Avoiding covenant judgments: A Washington court narrows VanPort Homes
January, 2006
Under Washington law, a covenant judgment can become the presumptive measure of damage. A recent Court of Appeals case, however, limits the scope of VanPort Homes, reaffirms reasonableness criteria for covenant judgments, and concludes an insurer need not pay $5 million in agreed liability. Werlinger v. Warner, 126 Wn. App. 342, 109 P.3d 22 (2005).
Michael Warner failed to notice motorcyclist Dean Werlinger before suddenly turning into the same lane and killing Werlinger. As a result, Werlinger's family asserted claims against Warner. Warner's automobile liability carrier, Clarendon National Insurance Company, denied coverage for those claims because the car driven by Warner was not listed on Warner's policy.
Warner, who was already in bankruptcy, was given permission by the bankruptcy court to pursue coverage from Clarendon. Clarendon then reversed its coverage denial and agreed to defend Warner under a reservation of its rights. After Warner's bankruptcy was discharged a few months later, Werlinger's widow formally filed the family's wrongful death lawsuit. Clarendon responded by filing a declaratory judgment action concerning coverage.
While both cases were pending, Werlinger demanded Warner's $25,000 policy limits from Clarendon and requested a response within 60 days. Clarendon responded by filing a motion for summary judgment in its declaratory judgment action. The court denied the motion and found coverage as a matter of law. Clarendon then tendered its $25,000 limits, which Werlinger rejected.
Eventually, Warner agreed to settle the wrongful death lawsuit by entering into a $5 million confession of judgment and assigning his bad faith claims against Clarendon to Werlinger.
Werlinger, in turn, sued Clarendon for bad faith. Werlinger argued that, according to the Washington Supreme Court case Truck Ins. Exchange v. VanPort Homes, Inc., the $5 million consent judgment was presumptively valid, unless the insurer could show fraud or collusion.

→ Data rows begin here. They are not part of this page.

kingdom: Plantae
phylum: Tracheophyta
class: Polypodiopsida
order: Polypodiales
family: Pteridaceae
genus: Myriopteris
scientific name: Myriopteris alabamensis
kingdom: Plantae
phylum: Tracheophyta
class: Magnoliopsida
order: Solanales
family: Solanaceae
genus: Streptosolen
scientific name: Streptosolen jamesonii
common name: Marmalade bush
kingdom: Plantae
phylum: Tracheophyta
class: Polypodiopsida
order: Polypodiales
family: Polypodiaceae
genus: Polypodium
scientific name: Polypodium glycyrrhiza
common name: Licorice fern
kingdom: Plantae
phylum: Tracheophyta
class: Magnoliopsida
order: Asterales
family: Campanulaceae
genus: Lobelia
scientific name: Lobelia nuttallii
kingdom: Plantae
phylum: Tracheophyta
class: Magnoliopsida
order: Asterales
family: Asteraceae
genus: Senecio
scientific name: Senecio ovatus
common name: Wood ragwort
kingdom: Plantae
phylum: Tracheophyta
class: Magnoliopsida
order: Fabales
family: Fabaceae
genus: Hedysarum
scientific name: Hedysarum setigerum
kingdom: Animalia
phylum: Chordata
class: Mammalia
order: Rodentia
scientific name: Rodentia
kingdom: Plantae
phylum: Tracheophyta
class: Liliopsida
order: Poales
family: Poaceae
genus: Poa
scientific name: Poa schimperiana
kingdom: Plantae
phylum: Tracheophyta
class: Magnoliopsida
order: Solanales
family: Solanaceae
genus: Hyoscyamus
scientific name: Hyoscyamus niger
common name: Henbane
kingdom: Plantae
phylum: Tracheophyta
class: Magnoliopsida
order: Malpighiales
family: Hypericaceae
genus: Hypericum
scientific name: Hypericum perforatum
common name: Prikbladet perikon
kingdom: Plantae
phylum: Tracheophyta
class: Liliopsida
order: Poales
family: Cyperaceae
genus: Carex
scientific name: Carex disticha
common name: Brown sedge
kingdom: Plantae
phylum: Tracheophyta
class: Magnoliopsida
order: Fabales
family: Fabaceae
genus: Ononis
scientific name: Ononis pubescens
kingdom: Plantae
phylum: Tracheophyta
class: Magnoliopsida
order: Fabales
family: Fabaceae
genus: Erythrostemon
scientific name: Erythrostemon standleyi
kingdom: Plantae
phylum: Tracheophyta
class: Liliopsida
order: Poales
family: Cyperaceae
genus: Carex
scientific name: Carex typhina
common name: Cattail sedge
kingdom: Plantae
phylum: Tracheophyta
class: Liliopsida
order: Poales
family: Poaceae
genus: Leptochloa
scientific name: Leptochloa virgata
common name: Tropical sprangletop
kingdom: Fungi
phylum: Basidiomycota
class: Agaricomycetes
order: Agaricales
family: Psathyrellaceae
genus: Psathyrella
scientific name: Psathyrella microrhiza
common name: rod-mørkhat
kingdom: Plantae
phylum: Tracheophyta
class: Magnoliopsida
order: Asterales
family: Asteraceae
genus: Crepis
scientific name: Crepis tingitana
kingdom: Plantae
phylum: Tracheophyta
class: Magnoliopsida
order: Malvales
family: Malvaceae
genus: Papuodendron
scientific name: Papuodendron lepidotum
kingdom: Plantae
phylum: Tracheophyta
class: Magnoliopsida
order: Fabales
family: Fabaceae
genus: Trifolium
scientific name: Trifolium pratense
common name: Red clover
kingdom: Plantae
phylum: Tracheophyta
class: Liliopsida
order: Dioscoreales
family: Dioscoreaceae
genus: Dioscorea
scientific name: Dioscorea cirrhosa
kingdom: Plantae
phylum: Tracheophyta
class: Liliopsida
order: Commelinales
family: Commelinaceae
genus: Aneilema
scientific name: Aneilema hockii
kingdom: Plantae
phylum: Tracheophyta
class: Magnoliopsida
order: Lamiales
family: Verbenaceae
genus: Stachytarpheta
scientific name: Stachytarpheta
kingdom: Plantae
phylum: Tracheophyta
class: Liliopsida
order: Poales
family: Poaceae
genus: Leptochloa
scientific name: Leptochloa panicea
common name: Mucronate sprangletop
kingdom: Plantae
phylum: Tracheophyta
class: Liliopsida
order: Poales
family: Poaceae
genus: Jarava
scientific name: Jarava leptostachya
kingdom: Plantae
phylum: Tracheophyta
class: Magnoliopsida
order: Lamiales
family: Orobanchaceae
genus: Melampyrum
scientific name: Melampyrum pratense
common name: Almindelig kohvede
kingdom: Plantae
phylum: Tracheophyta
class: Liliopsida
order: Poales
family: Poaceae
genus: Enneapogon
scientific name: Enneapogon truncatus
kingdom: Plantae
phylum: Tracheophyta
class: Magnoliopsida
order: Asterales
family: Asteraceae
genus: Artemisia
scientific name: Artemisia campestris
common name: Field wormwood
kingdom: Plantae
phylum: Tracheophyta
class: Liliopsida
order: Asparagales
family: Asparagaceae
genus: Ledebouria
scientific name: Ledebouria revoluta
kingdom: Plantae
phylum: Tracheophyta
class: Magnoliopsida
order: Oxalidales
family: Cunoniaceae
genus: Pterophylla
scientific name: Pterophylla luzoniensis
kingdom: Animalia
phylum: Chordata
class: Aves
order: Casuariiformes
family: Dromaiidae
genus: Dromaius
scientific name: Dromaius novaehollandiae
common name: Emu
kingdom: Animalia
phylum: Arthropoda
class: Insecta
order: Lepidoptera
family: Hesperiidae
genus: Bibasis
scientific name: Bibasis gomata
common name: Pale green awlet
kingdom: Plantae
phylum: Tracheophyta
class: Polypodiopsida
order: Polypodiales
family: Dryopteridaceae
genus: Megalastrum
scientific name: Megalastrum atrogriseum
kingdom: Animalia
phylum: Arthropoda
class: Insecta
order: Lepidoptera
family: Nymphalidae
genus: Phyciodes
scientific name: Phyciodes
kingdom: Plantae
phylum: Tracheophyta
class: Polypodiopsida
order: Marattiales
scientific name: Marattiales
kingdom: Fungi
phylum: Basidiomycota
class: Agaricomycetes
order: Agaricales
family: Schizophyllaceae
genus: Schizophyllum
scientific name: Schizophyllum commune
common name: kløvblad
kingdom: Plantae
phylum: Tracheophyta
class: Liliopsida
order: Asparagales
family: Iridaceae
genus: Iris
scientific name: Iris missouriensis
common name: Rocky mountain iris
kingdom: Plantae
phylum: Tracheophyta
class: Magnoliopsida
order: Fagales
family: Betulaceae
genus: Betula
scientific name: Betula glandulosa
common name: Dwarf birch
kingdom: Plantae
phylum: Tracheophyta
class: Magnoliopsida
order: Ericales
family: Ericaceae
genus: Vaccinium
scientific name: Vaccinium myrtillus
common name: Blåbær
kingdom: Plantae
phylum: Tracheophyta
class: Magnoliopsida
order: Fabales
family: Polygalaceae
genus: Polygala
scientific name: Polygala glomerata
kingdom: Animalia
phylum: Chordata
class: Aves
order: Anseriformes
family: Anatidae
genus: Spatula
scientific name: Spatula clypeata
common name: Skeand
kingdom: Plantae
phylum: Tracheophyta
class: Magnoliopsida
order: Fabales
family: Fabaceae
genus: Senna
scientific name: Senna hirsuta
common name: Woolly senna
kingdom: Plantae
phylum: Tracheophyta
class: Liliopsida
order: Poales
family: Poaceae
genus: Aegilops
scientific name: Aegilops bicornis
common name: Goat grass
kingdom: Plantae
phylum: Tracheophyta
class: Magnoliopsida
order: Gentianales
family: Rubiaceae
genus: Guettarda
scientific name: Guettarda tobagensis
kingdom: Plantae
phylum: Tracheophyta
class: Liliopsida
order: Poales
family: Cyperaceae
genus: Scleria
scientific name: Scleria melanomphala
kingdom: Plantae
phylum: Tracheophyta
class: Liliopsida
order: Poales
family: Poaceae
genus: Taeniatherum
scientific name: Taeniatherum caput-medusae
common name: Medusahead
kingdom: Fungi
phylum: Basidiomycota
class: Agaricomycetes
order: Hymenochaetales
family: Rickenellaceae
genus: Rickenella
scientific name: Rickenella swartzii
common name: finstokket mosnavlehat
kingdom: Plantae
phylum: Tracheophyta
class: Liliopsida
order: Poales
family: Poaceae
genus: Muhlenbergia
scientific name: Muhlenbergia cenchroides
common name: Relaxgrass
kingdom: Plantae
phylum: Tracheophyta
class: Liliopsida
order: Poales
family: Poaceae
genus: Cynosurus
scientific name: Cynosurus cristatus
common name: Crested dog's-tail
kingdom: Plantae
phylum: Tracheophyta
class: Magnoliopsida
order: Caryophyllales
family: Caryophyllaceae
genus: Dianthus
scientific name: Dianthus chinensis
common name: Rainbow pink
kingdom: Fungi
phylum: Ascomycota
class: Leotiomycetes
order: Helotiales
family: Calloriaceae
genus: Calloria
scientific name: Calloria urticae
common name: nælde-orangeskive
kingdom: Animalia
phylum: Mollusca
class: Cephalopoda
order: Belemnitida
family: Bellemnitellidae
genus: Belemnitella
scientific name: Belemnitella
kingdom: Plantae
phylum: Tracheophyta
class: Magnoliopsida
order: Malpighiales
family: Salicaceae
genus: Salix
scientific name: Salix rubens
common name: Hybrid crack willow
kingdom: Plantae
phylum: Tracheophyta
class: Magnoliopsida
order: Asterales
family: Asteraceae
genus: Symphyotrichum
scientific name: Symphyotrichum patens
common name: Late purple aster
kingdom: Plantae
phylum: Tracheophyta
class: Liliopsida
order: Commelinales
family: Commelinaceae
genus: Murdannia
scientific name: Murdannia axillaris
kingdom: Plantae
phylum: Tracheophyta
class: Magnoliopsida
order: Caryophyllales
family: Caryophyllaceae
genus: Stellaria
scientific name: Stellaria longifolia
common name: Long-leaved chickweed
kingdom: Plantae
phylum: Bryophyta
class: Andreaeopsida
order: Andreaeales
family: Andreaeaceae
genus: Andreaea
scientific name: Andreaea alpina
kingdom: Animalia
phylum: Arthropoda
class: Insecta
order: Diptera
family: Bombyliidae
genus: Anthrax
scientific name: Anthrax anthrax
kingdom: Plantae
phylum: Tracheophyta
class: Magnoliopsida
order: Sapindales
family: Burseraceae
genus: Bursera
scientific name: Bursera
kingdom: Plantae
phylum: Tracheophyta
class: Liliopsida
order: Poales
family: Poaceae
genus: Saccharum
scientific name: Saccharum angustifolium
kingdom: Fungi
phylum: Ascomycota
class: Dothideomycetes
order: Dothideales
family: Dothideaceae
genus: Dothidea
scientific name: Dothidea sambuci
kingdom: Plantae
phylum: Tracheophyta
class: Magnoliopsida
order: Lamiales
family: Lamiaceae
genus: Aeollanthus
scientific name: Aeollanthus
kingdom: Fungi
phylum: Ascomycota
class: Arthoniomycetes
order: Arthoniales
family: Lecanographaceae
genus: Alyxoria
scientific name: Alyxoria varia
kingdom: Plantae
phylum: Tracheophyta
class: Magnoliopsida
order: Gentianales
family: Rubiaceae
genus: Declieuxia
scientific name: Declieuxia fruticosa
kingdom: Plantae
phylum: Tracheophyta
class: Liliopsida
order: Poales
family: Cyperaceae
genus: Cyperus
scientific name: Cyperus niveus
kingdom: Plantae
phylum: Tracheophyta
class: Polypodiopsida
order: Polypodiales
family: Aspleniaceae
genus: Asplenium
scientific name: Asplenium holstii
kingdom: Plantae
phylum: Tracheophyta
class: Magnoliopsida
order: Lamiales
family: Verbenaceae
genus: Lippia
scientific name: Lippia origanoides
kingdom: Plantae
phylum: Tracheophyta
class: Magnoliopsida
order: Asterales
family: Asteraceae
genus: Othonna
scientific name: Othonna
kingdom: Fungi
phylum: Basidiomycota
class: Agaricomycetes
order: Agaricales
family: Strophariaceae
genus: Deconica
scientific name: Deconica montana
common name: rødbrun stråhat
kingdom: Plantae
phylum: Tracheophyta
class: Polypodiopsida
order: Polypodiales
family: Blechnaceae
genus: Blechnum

The court rejected Werlinger's argument, finding that under VanPort Homes "a covenant judgment can be reasonable per se only when an insurer breaches its duty to defend or otherwise wrongfully ‘exposes its insured to business failure or bankruptcy.'" Since Clarendon provided a defense, and Warner's bankruptcy had nothing to do with the claim, the consent judgment received no presumption of validity.
The court further found that the criteria set forth in the Washington Supreme Court's earlier Glover and Besel opinions still applied. These criteria determine the reasonableness of a consent judgment based on:
the releasing parties' damages; the merits of the releasing parties' liability theory; the merits of the released person's defense theory; the released person's relative faults; the risks and expenses of continued litigation; the released person's ability to pay; any evidence of bad faith, collusion, or fraud; the extent of the releasing person's investigation and preparation of the case; and the interests of the parties not being released.
The court held that each of these factors did not have to be present in every case and that no one factor controlled. Thus, even though Werlinger met a number of the criteria, the single fact that "not a penny could ever be collected from Warner personally" invalidated the judgment.